Reproduce the part of the court opinion on Yang's asylum petition that begins at the words "Because the only" and stops after the words "(2d Cir. 2006).".

==== Given passage

In addition, the IJ reasonably found that it was implausible that Yang would “hide” and work in Shanghai when he had officially registered to reside there. We have held that “in assessing the credibility of an asylum applicant’s testimony, an IJ is entitled to consider whether the applicant’s story is inherently implausible.” Wensheng Yan v. Mukasey, 509 F.3d 63, 66 (2d Cir. 2007) (per curiam). Here, because the IJ’s finding was tethered to the record, we will not disturb it.

The IJ also reasonably found it implausible that Yang did not have his wife join him in Shanghai and that he only spoke to his wife one time after they went into hiding. In light of Yang’s varying responses to questions regarding why his wife did not join him in Shanghai, as well as his claim that he did not speak to his wife in 2002 even though she was at her parents’ home when he called, the IJ was justified in finding these aspects of Yang’s testimony implausible. See id.
Having called Yang’s testimony into question, the IJ also reasonably found that the absence of corroborative evidence further undermined his credibility. See Zhou Yun Zhang v. INS, 386 F.3d 66, 78 (2d Cir. 2004) overruled in part on other grounds by Shi Liang Lin v. U.S. Dep’t of Justice, 494 F.3d 296, 305 (2d Cir. 2007) (en banc).

Although we have identified errors in the IJ’s decision, these errors notwithstanding, his adverse credibility finding was, as a whole, supported by substantial evidence. See Tu Lin, 446 F.3d at 402. Accordingly, remand is not required because we can confidently predict that the agency would reach the same decision, absent any errors. See Xiao Ji Chen, 421 F.3d at 339-40.

Because the only evidence of a threat to Yang’s life or freedom or a likelihood that he would be tortured depended upon his credibility, the adverse credibility determination in this case necessarily precludes success on his claims for withholding of removal and relief under the CAT, which rested on the same factual predicate. See Paul v. Gonzales, 444 F.3d 148, 156 (2d Cir. 2006).

For the foregoing reasons, the petition for review is DENIED. As we have completed our review, the pending motion for a stay of removal in this petition is DISMISSED as moot.

========
==== Record excerpts

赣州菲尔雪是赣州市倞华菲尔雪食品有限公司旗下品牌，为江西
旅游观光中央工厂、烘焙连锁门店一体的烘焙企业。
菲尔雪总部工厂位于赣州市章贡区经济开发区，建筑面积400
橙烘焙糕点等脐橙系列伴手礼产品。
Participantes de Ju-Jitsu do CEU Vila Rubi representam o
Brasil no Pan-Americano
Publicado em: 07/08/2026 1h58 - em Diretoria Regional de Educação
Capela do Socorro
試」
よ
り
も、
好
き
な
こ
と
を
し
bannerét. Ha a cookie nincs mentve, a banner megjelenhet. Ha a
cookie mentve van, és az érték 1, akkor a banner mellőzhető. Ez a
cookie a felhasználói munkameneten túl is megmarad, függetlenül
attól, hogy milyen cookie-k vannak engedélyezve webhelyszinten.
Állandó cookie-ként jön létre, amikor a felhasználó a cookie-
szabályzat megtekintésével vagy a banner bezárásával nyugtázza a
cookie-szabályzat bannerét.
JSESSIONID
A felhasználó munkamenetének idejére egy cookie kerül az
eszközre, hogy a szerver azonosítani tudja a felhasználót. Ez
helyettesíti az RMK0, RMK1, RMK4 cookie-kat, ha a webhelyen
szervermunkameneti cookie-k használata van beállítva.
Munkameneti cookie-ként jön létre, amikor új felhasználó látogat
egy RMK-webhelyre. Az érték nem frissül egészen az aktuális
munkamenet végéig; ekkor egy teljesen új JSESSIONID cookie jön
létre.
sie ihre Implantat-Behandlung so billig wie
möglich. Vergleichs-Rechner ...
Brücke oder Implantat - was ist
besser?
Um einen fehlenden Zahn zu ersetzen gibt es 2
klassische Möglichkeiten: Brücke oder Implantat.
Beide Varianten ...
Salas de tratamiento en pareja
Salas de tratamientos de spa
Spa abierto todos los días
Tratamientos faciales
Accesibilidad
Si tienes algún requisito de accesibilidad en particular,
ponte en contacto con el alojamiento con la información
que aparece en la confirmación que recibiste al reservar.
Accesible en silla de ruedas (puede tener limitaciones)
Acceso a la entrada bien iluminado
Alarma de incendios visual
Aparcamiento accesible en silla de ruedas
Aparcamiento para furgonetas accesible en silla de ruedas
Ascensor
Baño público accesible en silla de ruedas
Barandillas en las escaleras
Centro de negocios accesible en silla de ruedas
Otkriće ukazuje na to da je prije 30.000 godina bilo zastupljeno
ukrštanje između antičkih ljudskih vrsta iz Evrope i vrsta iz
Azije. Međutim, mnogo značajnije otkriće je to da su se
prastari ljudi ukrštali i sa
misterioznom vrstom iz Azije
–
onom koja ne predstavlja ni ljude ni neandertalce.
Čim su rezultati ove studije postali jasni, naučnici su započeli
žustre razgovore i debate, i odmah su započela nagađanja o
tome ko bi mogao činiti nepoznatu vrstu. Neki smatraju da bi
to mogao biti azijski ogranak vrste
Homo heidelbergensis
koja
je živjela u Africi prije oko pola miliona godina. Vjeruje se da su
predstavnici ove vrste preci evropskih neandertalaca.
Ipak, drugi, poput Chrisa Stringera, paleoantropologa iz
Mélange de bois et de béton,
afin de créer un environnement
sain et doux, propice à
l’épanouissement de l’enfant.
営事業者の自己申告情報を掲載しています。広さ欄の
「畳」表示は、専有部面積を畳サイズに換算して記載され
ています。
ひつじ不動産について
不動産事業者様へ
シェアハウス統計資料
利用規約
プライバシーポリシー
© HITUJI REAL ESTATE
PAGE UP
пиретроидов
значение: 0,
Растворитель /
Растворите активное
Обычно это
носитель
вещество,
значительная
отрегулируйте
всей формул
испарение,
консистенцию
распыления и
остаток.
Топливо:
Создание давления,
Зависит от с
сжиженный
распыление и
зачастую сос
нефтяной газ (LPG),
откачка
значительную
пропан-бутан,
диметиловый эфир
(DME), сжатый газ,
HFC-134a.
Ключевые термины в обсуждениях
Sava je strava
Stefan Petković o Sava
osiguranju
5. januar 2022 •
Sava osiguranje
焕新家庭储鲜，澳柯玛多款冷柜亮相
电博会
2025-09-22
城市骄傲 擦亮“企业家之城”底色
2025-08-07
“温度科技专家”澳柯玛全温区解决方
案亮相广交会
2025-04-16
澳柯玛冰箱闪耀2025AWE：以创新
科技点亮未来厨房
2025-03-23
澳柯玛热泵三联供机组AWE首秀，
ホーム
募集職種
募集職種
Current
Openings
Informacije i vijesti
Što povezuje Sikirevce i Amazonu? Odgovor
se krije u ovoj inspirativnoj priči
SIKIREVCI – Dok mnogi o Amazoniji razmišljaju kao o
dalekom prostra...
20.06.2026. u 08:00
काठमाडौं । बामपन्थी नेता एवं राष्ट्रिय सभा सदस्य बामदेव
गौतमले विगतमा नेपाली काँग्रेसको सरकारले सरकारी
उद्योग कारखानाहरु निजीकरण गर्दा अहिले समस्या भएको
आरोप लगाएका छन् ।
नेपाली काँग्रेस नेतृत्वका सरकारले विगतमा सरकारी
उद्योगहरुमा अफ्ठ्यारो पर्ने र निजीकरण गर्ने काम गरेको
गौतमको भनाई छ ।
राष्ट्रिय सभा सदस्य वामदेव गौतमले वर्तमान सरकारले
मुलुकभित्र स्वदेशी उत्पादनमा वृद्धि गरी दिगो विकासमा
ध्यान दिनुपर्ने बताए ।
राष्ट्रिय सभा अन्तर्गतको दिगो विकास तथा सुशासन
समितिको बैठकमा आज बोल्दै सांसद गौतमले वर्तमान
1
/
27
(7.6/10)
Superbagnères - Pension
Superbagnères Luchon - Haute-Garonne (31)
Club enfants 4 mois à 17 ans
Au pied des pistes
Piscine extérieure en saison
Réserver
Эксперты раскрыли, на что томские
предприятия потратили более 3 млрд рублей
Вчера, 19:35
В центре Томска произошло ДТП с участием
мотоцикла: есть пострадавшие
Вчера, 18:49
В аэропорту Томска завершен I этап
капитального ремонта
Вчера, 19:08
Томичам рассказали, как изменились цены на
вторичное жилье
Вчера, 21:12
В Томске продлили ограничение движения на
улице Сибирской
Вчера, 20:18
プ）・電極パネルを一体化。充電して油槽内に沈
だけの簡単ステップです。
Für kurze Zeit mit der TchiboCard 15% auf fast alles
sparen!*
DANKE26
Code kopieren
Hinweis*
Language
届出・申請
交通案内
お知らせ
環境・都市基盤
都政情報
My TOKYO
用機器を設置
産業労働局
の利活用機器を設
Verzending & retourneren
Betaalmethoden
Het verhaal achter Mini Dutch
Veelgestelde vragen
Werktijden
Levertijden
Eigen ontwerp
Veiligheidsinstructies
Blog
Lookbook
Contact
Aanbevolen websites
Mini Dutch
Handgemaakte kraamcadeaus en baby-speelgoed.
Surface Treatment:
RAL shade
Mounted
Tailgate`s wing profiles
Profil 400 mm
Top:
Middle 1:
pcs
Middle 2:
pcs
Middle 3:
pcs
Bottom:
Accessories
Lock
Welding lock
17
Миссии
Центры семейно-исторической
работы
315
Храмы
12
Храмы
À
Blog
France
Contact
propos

========

Result of this exercise
Because the only evidence of a threat to Yang’s life or freedom or a likelihood that he would be tortured depended upon his credibility, the adverse credibility determination in this case necessarily precludes success on his claims for withholding of removal and relief under the CAT, which rested on the same factual predicate. See Paul v. Gonzales, 444 F.3d 148, 156 (2d Cir. 2006).